Modern sea sponges could be an analogue for the early life that survived in ancient, oxygen-poor sea water, according to new research by University of Alberta biologists.
Prior to the evolution of modern life and the oxygenation of Earth's oceans 1,000 to 541 million years ago, early life forms such as sea sponges found ways to survive in extreme environments. A new study of modern sea sponges is beginning to tell us how.
"Sponges that thrive in low-oxygen environments act like a chimney," explained Sally Leys, professor in the Department of Biological Sciences and first author on the paper. "They have to be very skinny to allow water to be pulled through by this chimney effect. We call this passive filtration."
And, as oxygen levels in Earth's oceans slowly began to rise, the delicate sea sponges began to plump up, growing wider to take in more food and oxygen as they became more available.

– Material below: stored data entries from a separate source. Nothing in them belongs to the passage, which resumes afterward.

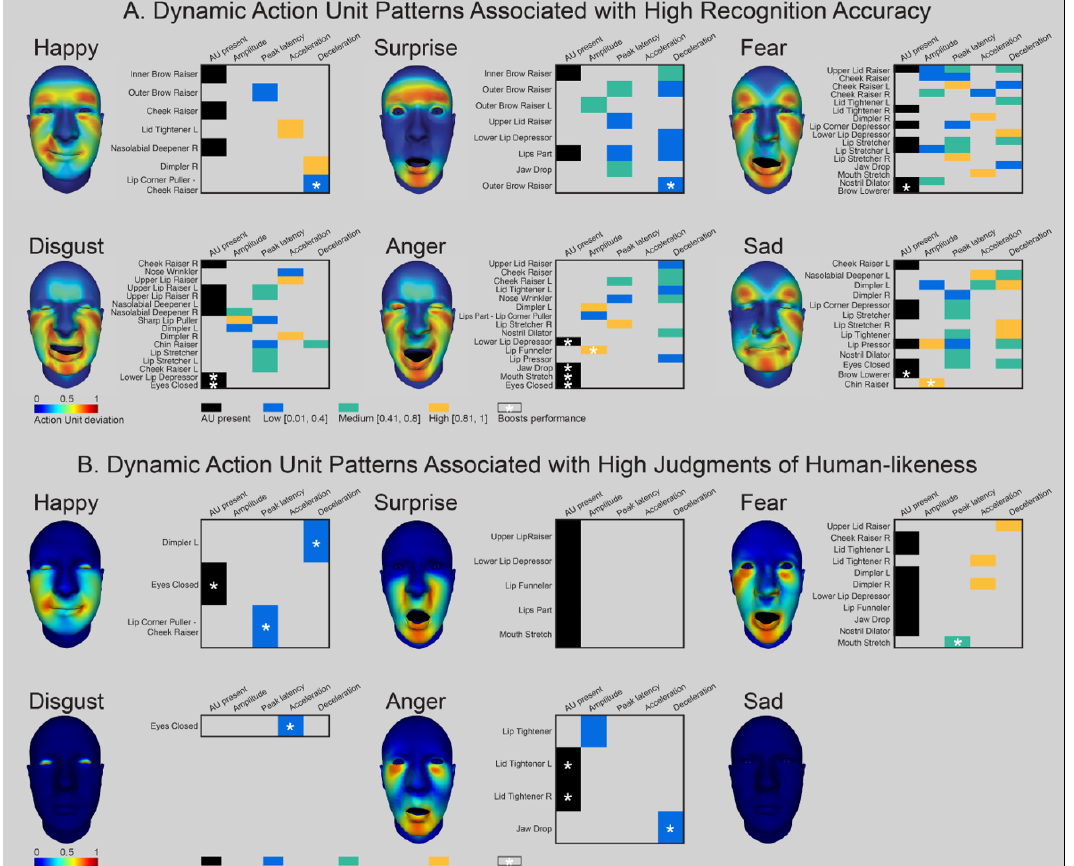
Figure 4. The culturally-sensitive dynamic action units that are associated with high recognition accuracy in panel ( A ) and high judgments of human-likeness in panel ( B ) (Reprinted with permission from C. Chen, et al. (2019). 2019 14th IEEE International Conference on Automatic Face & Gesture Recognition Name)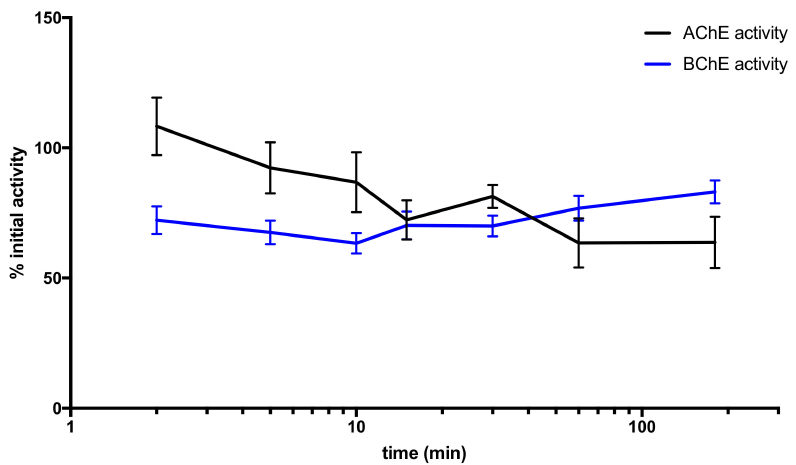
Figure 4. Mice blood AChE and BChE activity follow-up after an i.p. administration of 100 µ mol / kg KM297 HCl ( n = 8–10). Blood samples were drawn at various time points (0, 2, 5, 10, 15, 30, 60, and 180 min) after treatment, and AChE and BChE activity levels were measured. Values are presented as percentages of corresponding initial activity and points are means ± SEM.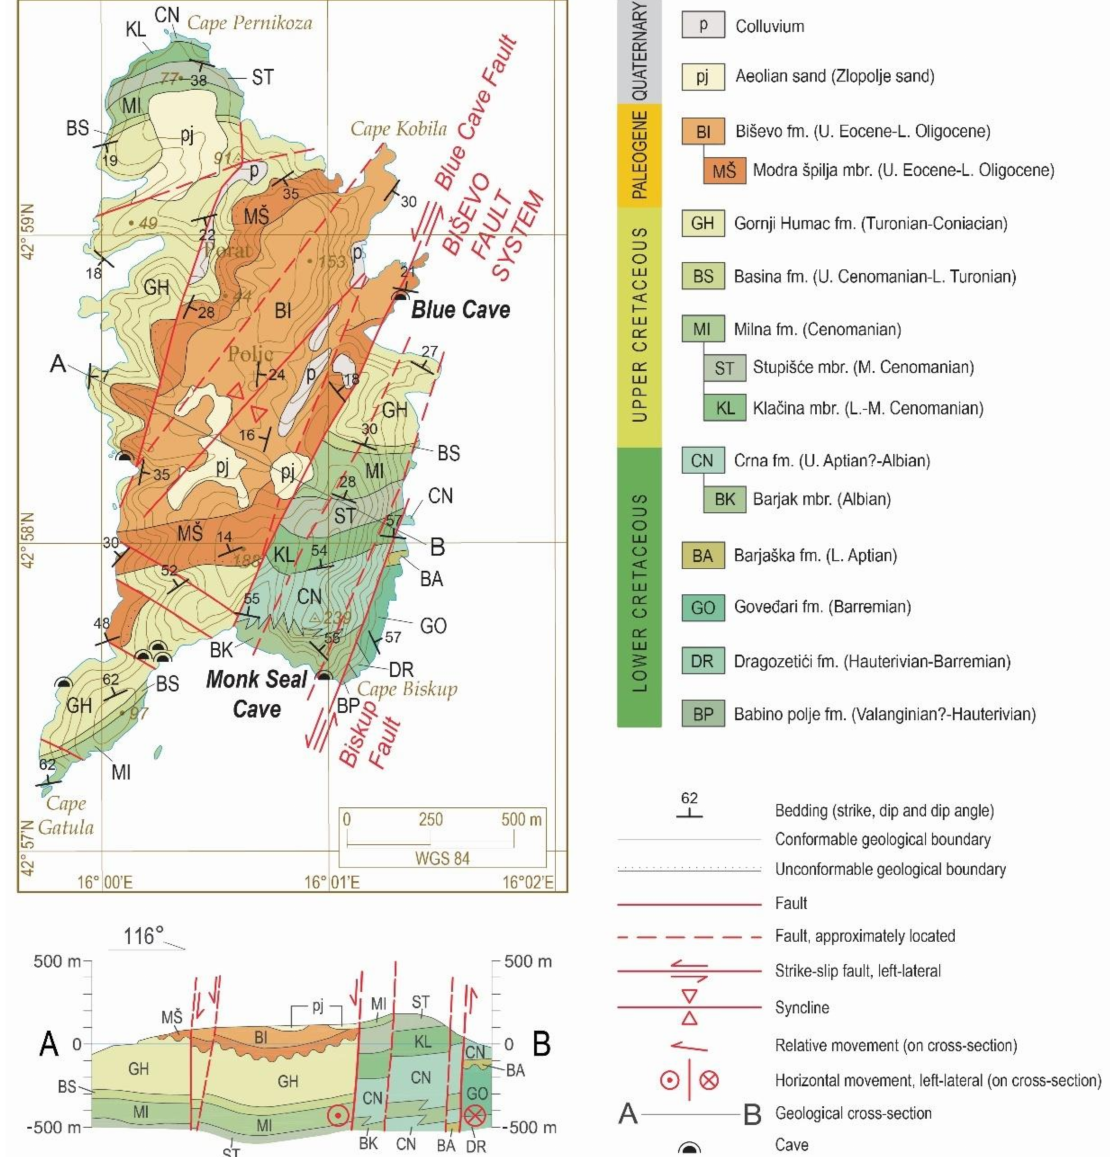
Figure 2. Geological map and the ( A , B ) cross-section (including legend) of Biševo Island [3], showing positions of all investigated speleological objects and the two most popular caves presented in this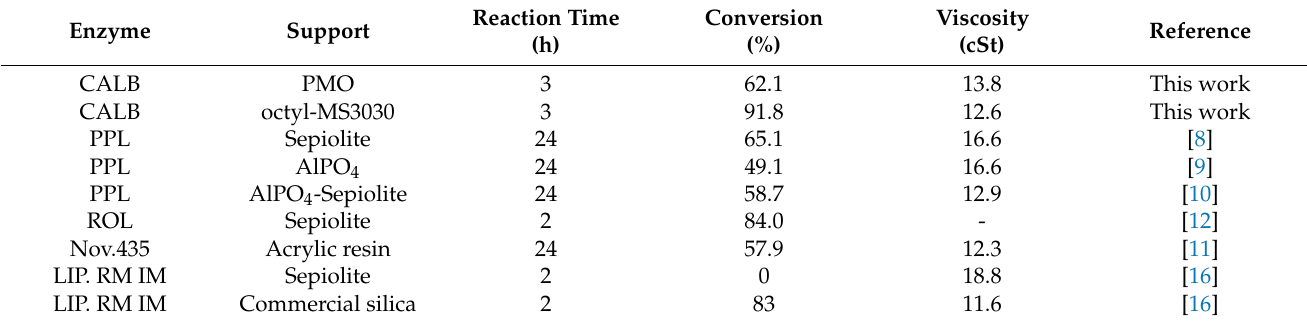
Table 2. Reaction time, conversion values and viscosity of the biofuel obtained on the solids investigated herein and, on several catalysts previously reported by our research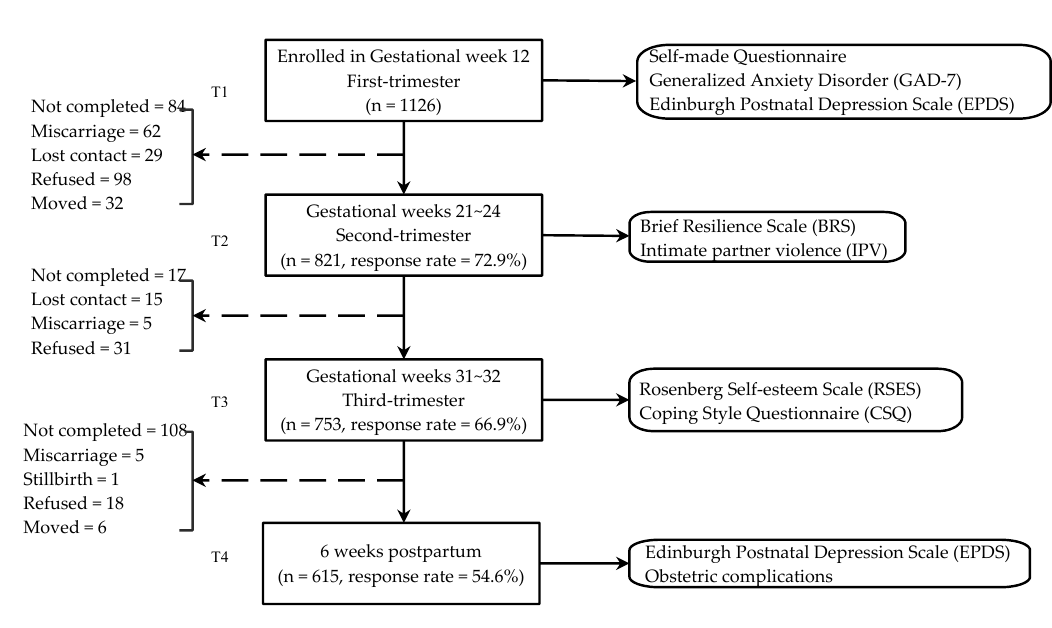
Figure 1. Flow of participants through the study.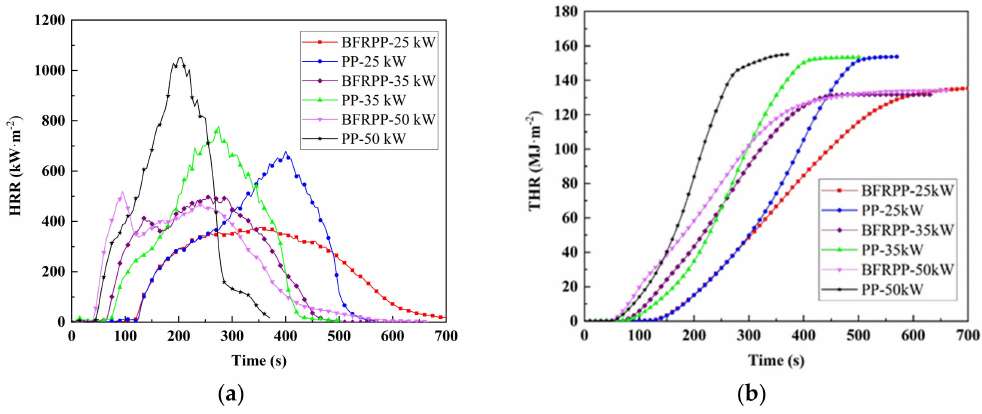
Figure 14. Heat release rate (HRR) and total heat release (THR) curves: ( a ) HRR and ( b )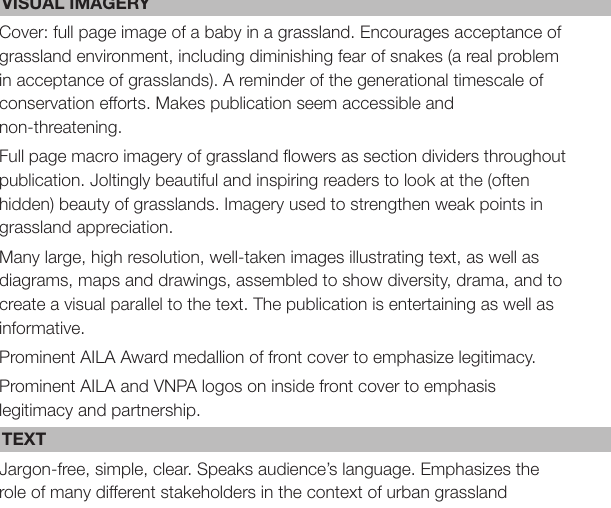
TABLE 3 | Communication strategies used in SWTG that contributed to its success. VISUAL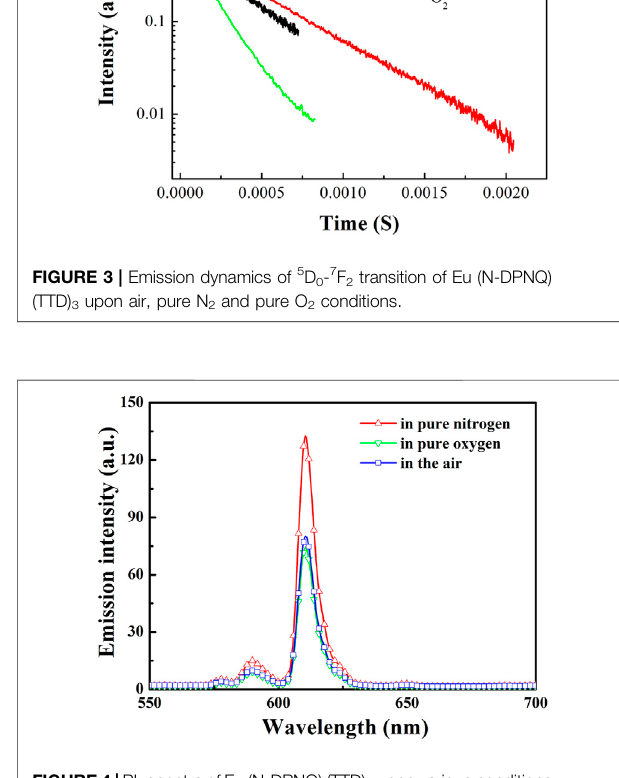
Eu(N-DPNQ)(TTD) 3 showed typical photoluminescence (PL) peaks of Eu(III) with fi ve bands peaking at 578, 590, 610, 649, and 699 nm, which correspond to 5 D 0 → 7 F n ones ( n (cid:2) 0 – 4), respectively.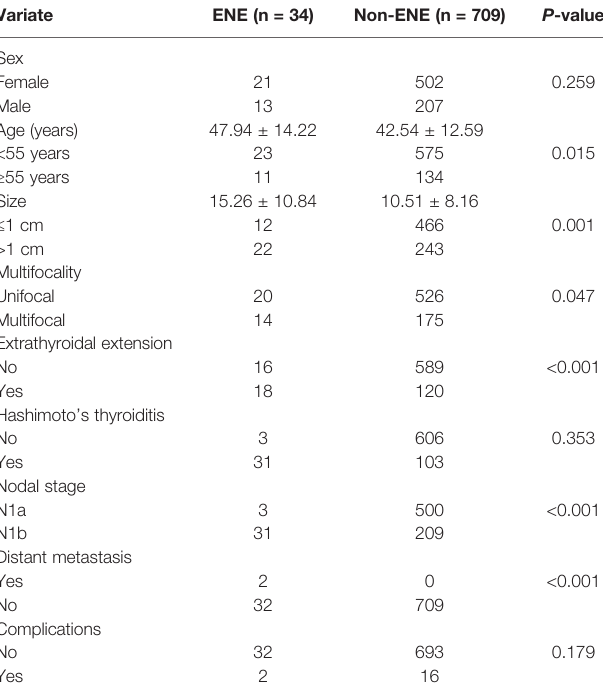
TABLE 1 | Baseline characteristics of the PTC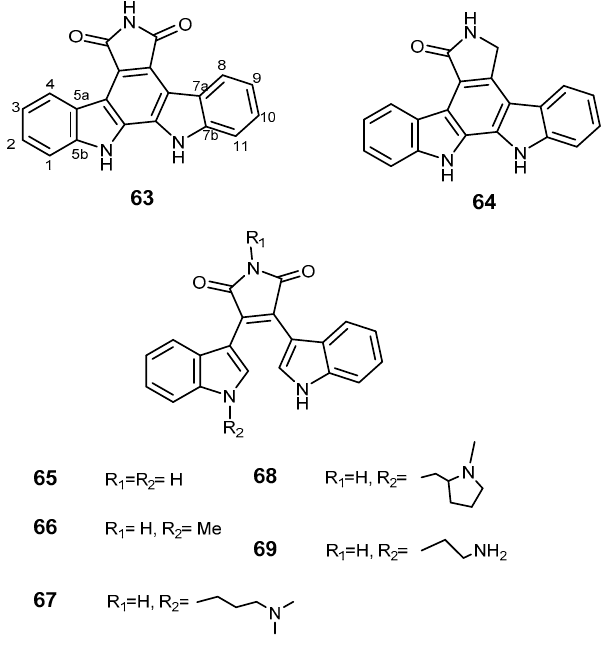
Figure 12. Structures of indolcarbazole derivatives 63 – 69 .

The new research shows that it is possible for similar, ancient sponges to have lived in the Neoproterozoic Era. The results also give scientists a search profile for what they might look for in fossils, as the investigation of Earth's oxygenation and the evolution of modern life from our ancient oceans continues.
Inherently adaptable
"Sponges only get as big as the flow that feeds them," said Leys. "They are able to self-organize and adapt in this way. They develop to the environment in which they live and to which they've become accustomed to over the millions of years of their evolution. That versatility is the kind of thing that makes them successful."
And understanding the creatures that survive, and even thrive, in extreme environments is becoming increasingly important. "Pollution and climate change have created increasingly large dead zones in our oceans," said Leys. "The more we learn about how life begins and survives in these environments, the better."
The paper, "Oxygen and the Energetic Requirements of the First Multicellular Animals," is published in Integrative and Comparative Biology (doi: 10.1093/icb/icy051).